======== GIVEN RECORDS

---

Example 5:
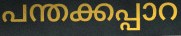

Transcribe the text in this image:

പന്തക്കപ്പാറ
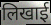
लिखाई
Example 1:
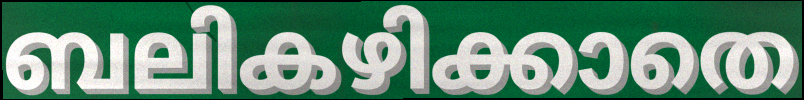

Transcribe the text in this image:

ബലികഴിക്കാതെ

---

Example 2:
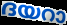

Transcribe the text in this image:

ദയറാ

================
======== GIVEN RECORDS

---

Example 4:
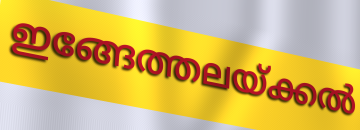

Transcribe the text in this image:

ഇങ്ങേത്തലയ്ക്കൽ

================

— AIM —
Return each line of the data above that contains the string "Example".

— SOLUTION TO THE PROBLEM —
Example 5:
Example 1:
Example 2:
Example 4:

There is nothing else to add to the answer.